Chroniques

par laurent bergnach

Philippe Olivier
Pierre Boulez – Le Maître et son marteau

Hermann Éditeurs (2005) 312 pages
ISBN 2-7056-6531-5
Pierre Boulez – Le Maître et son marteau

« Jamais, dans l'histoire de la musique de notre pays, un créateur sonore ne cumula autant de dons ». Dès l'introduction de son ouvrage, Philippe Olivier rappelle à ceux qui en doutaient que Pierre Boulez n'est pas seulement, aujourd'hui, le musicien français le plus célèbre de par le monde, mais qu'il y a certainement de bonnes raisons à cela. Pourtant, comme le créateur eut du mal à être prophète en son pays ! En 1959, lassé de l'immobilité de ses compatriotes, des moyens qu'on lui refuse, d'une radio qui ronronne, il part s'établir à Baden-Baden – avant de s'adapter avec aisance au monde anglo-saxon.

Dans un travail qui ne se veut pas exhaustif vu la proximité du sujet, l'auteur analyse combien, à des lieues de l'esthétique du Groupe des Six, les sympathies artistiques de Boulez parurent suspectes dans l'immédiate après-guerre – des siècles de catholicisme, des décennies de germanophobie n'arrangeant rien (comme le prouve cet article Adieu donc, Herr Boulez ! écrit en... 1966). Dès lors, la France officielle, celle qui s'oppose aux initiatives individuelles, aux courants spontanés, cherche à éloigner un ingrat, sinon un traître, des postes à responsabilité, voire de la vie musicale tout court. L'ennemi a plusieurs visages, et on sait les heurts fréquents avec Marcel Landowski ou André Jolivet. Le Marteau sans Maître (1955) est donc créé outre-Rhin, ainsi que Pli selon pli (1962).

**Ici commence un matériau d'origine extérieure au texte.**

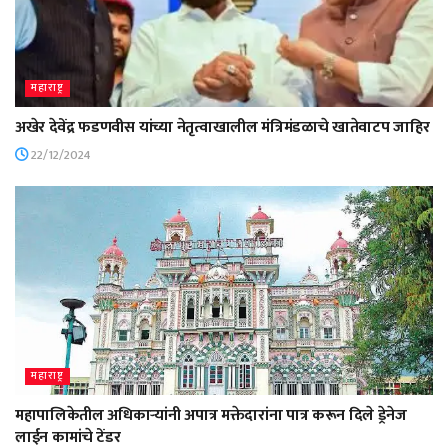
महाराष्ट्र
अखेर देवेंद्र फडणवीस यांच्या नेतृत्वाखालील मंत्रिमंडळाचे खातेवाटप जाहिर
22/12/2024
महाराष्ट्र
महापालिकेतील अधिकाऱ्यांनी अपात्र मक्तेदारांना पात्र करून दिले ड्रेनेज
लाईन कामांचे टेंडर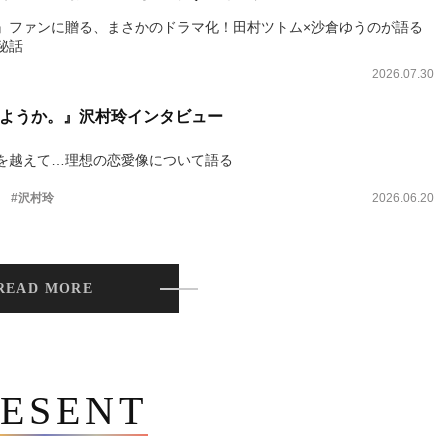
』ファンに贈る、まさかのドラマ化！田村ツトム×沙倉ゆうのが語る
秘話
2026.07.30
ようか。』沢村玲インタビュー
を越えて…理想の恋愛像について語る
。
#沢村玲
2026.06.20
READ MORE
ESENT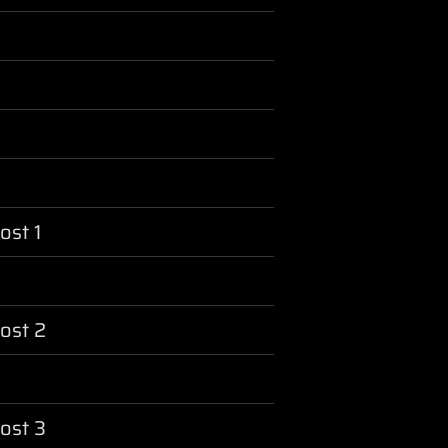
ost 1
ost 2
ost 3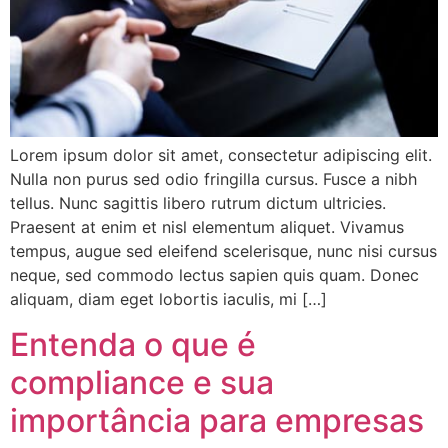
Lorem ipsum dolor sit amet, consectetur adipiscing elit.
Nulla non purus sed odio fringilla cursus. Fusce a nibh
tellus. Nunc sagittis libero rutrum dictum ultricies.
Praesent at enim et nisl elementum aliquet. Vivamus
tempus, augue sed eleifend scelerisque, nunc nisi cursus
neque, sed commodo lectus sapien quis quam. Donec
aliquam, diam eget lobortis iaculis, mi […]
Entenda o que é
compliance e sua
importância para empresas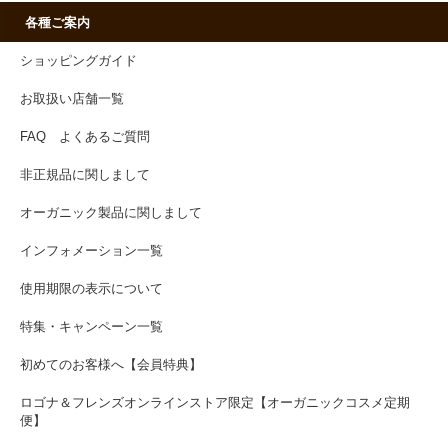
各種ご案内
ショッピングガイド
お取扱い店舗一覧
FAQ よくあるご質問
非正規品に関しまして
オーガニック製品に関しまして
インフォメーション一覧
使用期限の表示について
特集・キャンペーン一覧
初めてのお客様へ【会員特典】
ロゴナ＆フレンズオンラインストア限定【オーガニックコスメ定期
便】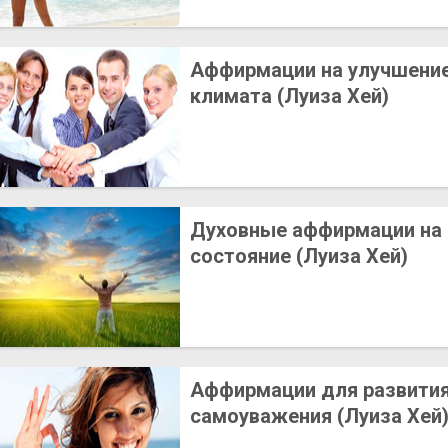
Аффирмации на улучшение
климата (Луиза Хей)
Духовные аффирмации на
состояние (Луиза Хей)
Аффирмации для развити
самоуважения (Луиза Хей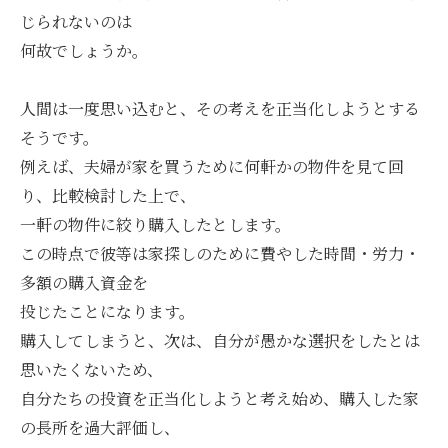
じられないのは
何故でしょうか。
人間は一度思い込むと、その考えを正当化しようとする
そうです。
例えば、夫婦が家を買うために何軒かの物件を見て回
り、比較検討した上で、
一軒の物件に絞り購入したとします。
この時点で彼等は家探しのために費やした時間・労力・
多額の購入資金を
投じたことになります。
購入してしまうと、次は、自分が愚かな選択をしたとは
思いたくないため、
自分たちの投資を正当化しようと考え始め、購入した家
の長所を過大評価し、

Boudé comme jamais chez nous, Boulez est reconnu dans un pays qui lui offre de diriger, pour la première fois en 1966, à Bayreuth, puis accueilli de façon permanente à Londres (1969) et à New York (1971). Personnalité devenue incontournable, le prestige culturel international de la France passe désormais par la valorisation du musicien ; l'Ircam peut voir le jour, mais le replace au centre de tirs bien nourris. La seconde partie du livre, Germania, explique finement l'adoption allemande et la méfiance autrichienne.

À suivre ce récit d'un exil vécu, avec le recul, comme une chance, on ne peut qu'approuver et rire des multiples saillies du compositeur contre les livrets traduits, le chauvinisme et ces fonctionnaires qui ont mis au tapis de moins résistants que lui. On y retrouve également ses combats autour de l'Orchestre de Paris, du Festival d'Automne, de l'opéra Bastille, etc. Au final, on espère que le lecteur sera convaincu que notre amateur de coupés Mercedes est « un tendre refoulant avec un contrôle de soi hors du commun les déferlements de sa propre sensibilité ».